Once the army had removed the Indians from the area, the Tonto filled up rapidly with settlers. First came the miners and Mormon farmers, followed quickly by sheep and cattle ranchers. The Mormon colony was withdrawn after a few years and the sheep are all but gone today, but mining remains a major industry around Globe and Miami and cattle ranching continues as a traditional economy and lifestyle, with many of the ranches on the Tonto remaining in the same families who originally homesteaded the area in the 1870's.
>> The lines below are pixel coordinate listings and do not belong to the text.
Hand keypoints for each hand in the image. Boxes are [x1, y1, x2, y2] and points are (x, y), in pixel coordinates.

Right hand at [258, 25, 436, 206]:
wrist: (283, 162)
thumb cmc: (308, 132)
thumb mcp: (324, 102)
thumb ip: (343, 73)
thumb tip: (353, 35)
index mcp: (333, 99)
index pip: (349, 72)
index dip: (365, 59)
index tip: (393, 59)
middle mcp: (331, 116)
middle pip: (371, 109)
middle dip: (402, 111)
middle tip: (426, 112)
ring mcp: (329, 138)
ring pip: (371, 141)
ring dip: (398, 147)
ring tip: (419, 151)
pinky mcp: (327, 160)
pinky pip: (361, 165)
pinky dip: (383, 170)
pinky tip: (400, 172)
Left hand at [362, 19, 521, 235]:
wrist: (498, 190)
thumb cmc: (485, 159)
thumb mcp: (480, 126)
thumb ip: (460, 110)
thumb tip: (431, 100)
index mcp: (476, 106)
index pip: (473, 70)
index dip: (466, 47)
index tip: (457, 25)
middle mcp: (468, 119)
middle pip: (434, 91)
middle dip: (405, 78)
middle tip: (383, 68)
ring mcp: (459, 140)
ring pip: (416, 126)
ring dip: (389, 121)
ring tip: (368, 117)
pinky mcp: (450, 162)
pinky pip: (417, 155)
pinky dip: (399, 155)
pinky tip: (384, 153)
The forest itself owes its existence to a singular historic event that took place shortly after the turn of the century -- the building of Roosevelt Dam to control the Salt River and ensure the water supply of what were then the heavily agricultural cities of Phoenix, Mesa, and Tempe in the Salt River Valley. Before its recent reconstruction (finished in the early 1990's), the Theodore Roosevelt Dam was the tallest masonry dam in the world.

The forest was created in 1905 to protect the watersheds of the Salt and Verde rivers. This continues to be a central focus of the Tonto National Forest while the reservoirs built along these rivers have created recreational opportunities for thousands of Arizonans.

The Tonto National Forest Heritage Program, headed by the forest archeologist and a small staff of specialists, is charged with preserving the many archeological and historic sites on the forest and protecting them from development, vandalism, and looting. Carrying out this enormous job requires close relationships between the forest and many other people and groups, including the State Historic Preservation Office (SHPO), the Arizona Site Stewards Volunteer Organization, and nine Indian tribes. In addition to protecting archeological sites, the forest also works with the tribes to ensure that traditional Native American economic and religious activities can continue to be practiced on what are now public lands.

A major goal of the forest's heritage program is public interpretation and education through publications, brochures, and exhibits at developed recreation sites. Interpretative trails and exhibits are currently available at two prehistoric sites: the Sears-Kay Ruin near Carefree, and the Shoofly Village site (handicapped-accessible) just north of Payson. Other site developments and exhibits at the Roosevelt Lake Visitor Center in Tonto Basin are being planned for the future.